They were relieved from the burden of compulsory military service and from the need of keeping up heavy armaments. The enormous American loans were presently pressed upon them, though they had no credit. A democratic constitution, in accordance with all the latest improvements, was established at Weimar. Emperors having been driven out, nonentities were elected. Beneath this flimsy fabric raged the passions of the mighty, defeated, but substantially uninjured German nation. The prejudice of the Americans against monarchy, which Mr. Lloyd George made no attempt to counteract, had made it clear to the beaten Empire that it would have better treatment from the Allies as a republic than as a monarchy. Wise policy would have crowned and fortified the Weimar Republic with a constitutional sovereign in the person of an infant grandson of the Kaiser, under a council of regency. Instead, a gaping void was opened in the national life of the German people. All the strong elements, military and feudal, which might have rallied to a constitutional monarchy and for its sake respected and sustained the new democratic and parliamentary processes, were for the time being unhinged. The Weimar Republic, with all its liberal trappings and blessings, was regarded as an imposition of the enemy. It could not hold the loyalties or the imagination of the German people. For a spell they sought to cling as in desperation to the aged Marshal Hindenburg. Thereafter mighty forces were adrift; the void was open, and into that void after a pause there strode a maniac of ferocious genius, the repository and expression of the most virulent hatreds that have ever corroded the human breast – Corporal Hitler.

* * * * *

France had been bled white by the war. The generation that had dreamed since 1870 of a war of revenge had triumphed, but at a deadly cost in national life-strength. It was a haggard France that greeted the dawn of victory. Deep fear of Germany pervaded the French nation on the morrow of their dazzling success. It was this fear that had prompted Marshal Foch to demand the Rhine frontier for the safety of France against her far larger neighbour. But the British and American statesmen held that the absorption of German-populated districts in French territory was contrary to the Fourteen Points and to the principles of nationalism and self-determination upon which the Peace Treaty was to be based. They therefore withstood Foch and France. They gained Clemenceau by promising: first, a joint Anglo-American guarantee for the defence of France; secondly, a demilitarised zone; and thirdly, the total, lasting disarmament of Germany. Clemenceau accepted this in spite of Foch’s protests and his own instincts. The Treaty of Guarantee was signed accordingly by Wilson and Lloyd George and Clemenceau. The United States Senate refused to ratify the treaty. They repudiated President Wilson’s signature. And we, who had deferred so much to his opinions and wishes in all this business of peacemaking, were told without much ceremony that we ought to be better informed about the American Constitution.
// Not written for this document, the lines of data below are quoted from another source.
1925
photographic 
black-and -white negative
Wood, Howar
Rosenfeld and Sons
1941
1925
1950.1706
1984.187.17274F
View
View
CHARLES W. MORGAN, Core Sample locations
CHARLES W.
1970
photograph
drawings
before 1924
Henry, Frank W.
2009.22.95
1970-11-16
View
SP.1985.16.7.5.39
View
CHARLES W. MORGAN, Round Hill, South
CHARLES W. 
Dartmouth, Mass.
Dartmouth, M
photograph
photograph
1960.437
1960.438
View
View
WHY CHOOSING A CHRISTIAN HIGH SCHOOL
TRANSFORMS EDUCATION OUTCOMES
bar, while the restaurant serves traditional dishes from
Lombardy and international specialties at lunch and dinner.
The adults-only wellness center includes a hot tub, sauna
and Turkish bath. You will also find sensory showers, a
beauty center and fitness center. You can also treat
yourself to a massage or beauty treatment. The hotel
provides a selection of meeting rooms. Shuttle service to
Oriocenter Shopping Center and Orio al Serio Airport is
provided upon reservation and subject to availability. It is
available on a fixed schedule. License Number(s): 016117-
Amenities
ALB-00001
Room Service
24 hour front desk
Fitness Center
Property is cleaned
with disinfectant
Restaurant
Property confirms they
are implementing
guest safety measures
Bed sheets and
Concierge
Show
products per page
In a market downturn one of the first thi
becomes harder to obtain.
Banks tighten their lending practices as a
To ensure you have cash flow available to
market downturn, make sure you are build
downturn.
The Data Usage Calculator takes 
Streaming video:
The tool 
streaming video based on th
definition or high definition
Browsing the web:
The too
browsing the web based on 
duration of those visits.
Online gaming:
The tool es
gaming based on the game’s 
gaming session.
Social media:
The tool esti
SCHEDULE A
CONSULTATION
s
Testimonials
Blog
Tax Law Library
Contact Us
In the fear, anger, and disarray of the French people, the rugged, dominating figure of Clemenceau, with his world-famed authority, and his special British and American contacts, was incontinently discarded. “Ingratitude towards their great men,” says Plutarch, “is the mark of strong peoples.” It was imprudent for France to indulge this trait when she was so grievously weakened. There was little compensating strength to be found in the revival of the group intrigues and ceaseless changes of governments and ministers which were the characteristic of the Third Republic, however profitable or diverting they were to those engaged in them.

Poincaré, the strongest figure who succeeded Clemenceau, attempted to make an independent Rhineland under the patronage and control of France. This had no chance of success. He did not hesitate to try to enforce reparations on Germany by the invasion of the Ruhr.